[Opening The data section]

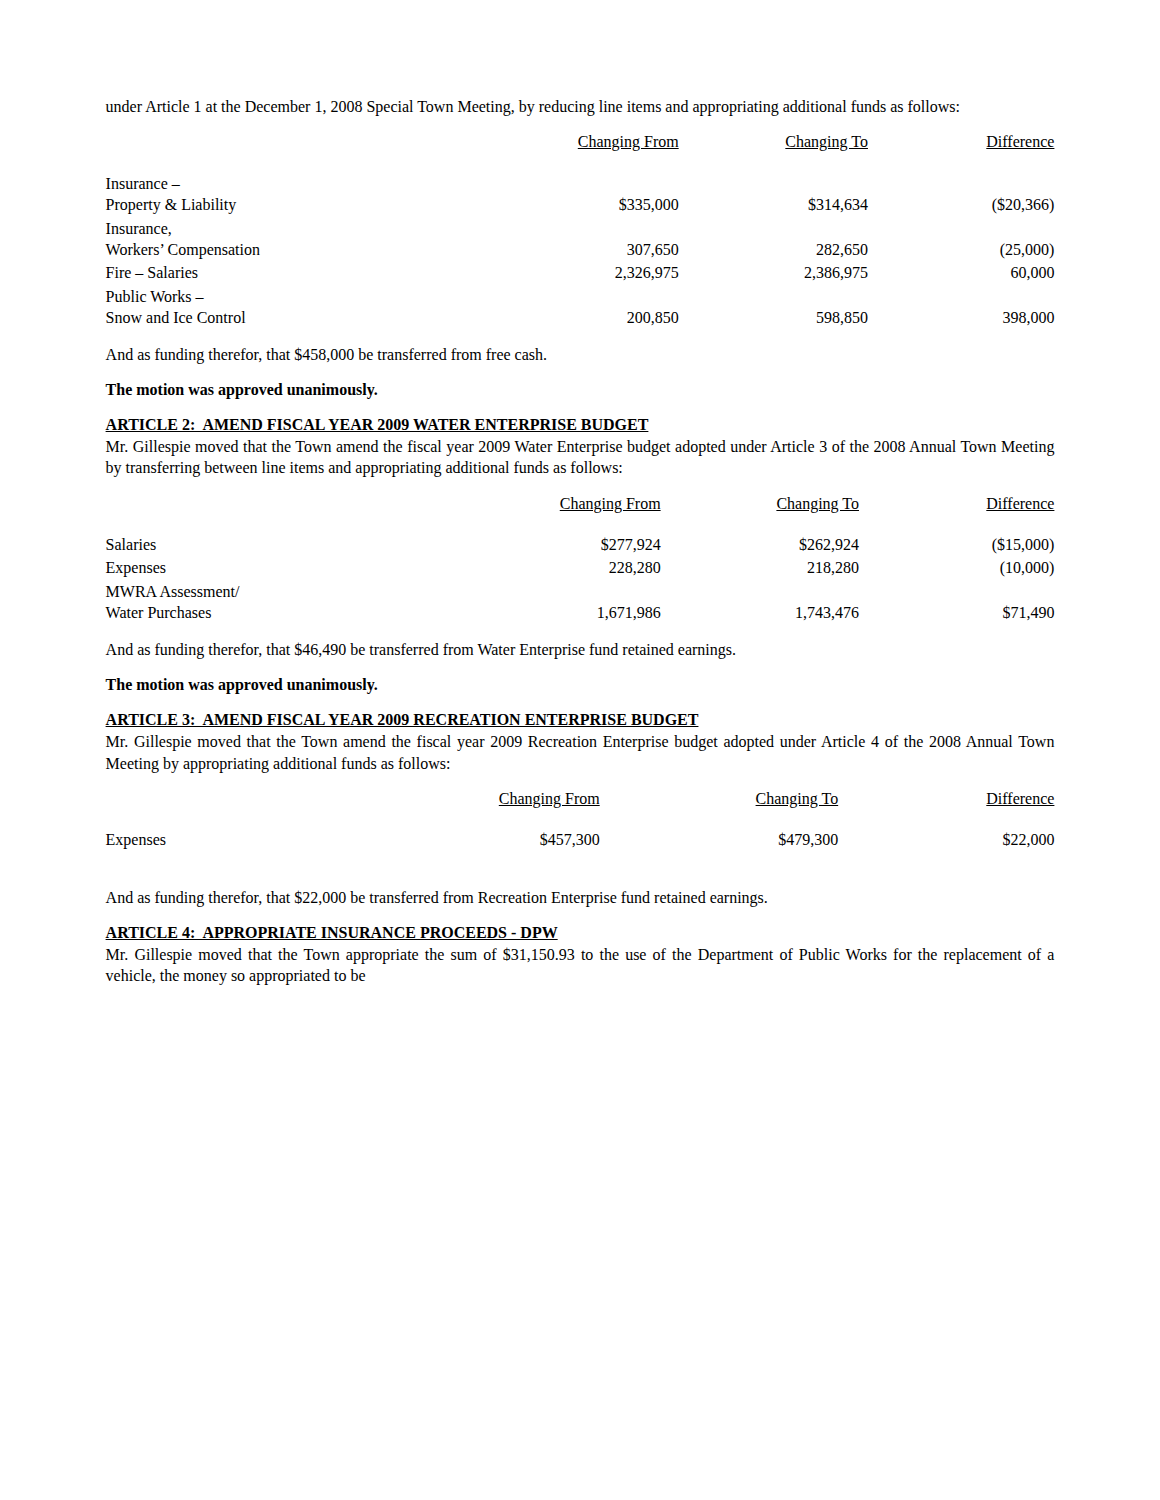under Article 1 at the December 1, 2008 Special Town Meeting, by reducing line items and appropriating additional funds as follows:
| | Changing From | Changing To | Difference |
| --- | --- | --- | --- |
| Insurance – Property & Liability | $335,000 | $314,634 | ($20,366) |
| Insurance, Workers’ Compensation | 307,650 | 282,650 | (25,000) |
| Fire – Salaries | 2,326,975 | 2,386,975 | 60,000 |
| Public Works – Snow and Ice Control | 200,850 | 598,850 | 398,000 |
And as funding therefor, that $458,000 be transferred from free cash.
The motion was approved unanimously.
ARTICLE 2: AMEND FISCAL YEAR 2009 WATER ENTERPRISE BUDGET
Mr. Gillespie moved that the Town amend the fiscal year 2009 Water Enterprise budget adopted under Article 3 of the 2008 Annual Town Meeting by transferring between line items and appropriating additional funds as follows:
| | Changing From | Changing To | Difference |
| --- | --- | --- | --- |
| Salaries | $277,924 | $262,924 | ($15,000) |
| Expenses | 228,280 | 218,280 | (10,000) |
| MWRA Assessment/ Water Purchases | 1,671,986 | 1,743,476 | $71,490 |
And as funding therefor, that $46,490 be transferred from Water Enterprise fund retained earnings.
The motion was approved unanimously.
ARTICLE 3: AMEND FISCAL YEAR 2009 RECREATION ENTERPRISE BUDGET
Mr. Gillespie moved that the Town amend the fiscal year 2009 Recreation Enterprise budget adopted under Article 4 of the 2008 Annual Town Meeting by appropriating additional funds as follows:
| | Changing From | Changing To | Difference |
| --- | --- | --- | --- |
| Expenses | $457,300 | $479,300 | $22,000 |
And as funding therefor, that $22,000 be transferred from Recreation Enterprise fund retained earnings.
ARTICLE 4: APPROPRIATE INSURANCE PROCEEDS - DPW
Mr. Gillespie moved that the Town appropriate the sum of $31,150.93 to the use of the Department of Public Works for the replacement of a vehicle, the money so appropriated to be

[Closing The data section]
[Opening The data section]

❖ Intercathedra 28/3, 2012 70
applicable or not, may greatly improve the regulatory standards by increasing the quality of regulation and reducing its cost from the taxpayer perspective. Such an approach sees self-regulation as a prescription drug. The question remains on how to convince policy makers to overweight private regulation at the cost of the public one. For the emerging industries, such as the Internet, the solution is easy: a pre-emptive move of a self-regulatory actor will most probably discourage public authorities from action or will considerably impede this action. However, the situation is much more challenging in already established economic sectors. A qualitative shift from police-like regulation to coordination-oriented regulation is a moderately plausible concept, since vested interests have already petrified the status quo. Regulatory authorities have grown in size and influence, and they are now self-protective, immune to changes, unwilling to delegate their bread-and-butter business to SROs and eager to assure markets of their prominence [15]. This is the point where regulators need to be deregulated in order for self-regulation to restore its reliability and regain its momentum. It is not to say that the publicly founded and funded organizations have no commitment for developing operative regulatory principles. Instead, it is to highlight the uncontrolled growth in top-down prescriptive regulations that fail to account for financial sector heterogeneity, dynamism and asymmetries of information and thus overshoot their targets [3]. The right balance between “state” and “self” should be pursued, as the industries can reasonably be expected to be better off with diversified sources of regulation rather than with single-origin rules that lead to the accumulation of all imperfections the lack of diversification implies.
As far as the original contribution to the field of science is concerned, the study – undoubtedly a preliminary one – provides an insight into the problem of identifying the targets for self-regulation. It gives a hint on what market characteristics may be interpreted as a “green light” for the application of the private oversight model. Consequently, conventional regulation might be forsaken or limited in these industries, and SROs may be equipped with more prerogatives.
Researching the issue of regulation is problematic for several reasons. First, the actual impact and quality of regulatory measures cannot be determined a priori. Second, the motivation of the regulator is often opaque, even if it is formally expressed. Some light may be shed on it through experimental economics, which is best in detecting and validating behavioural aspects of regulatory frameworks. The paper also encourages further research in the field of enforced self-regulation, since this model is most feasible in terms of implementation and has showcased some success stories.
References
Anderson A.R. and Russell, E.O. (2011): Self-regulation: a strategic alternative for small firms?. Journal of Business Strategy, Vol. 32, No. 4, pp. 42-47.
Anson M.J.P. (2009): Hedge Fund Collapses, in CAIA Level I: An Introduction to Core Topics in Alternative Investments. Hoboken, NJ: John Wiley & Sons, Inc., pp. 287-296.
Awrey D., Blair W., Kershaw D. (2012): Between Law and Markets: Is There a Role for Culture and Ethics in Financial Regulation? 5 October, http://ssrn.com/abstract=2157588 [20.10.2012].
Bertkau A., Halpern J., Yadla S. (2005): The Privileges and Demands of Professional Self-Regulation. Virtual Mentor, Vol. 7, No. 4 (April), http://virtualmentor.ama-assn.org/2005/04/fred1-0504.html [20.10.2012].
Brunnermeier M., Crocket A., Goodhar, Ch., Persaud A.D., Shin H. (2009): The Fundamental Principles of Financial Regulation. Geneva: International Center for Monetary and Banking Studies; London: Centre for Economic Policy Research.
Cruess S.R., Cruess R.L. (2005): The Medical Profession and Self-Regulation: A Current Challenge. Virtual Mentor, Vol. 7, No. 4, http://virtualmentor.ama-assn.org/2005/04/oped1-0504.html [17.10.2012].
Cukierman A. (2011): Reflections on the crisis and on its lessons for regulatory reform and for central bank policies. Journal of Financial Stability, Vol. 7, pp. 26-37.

[Closing The data section]

Aim of the task → Only the lines above that hold "retained" are wanted. Show every one of them.

Exercise answer →
And as funding therefor, that $46,490 be transferred from Water Enterprise fund retained earnings.
And as funding therefor, that $22,000 be transferred from Recreation Enterprise fund retained earnings.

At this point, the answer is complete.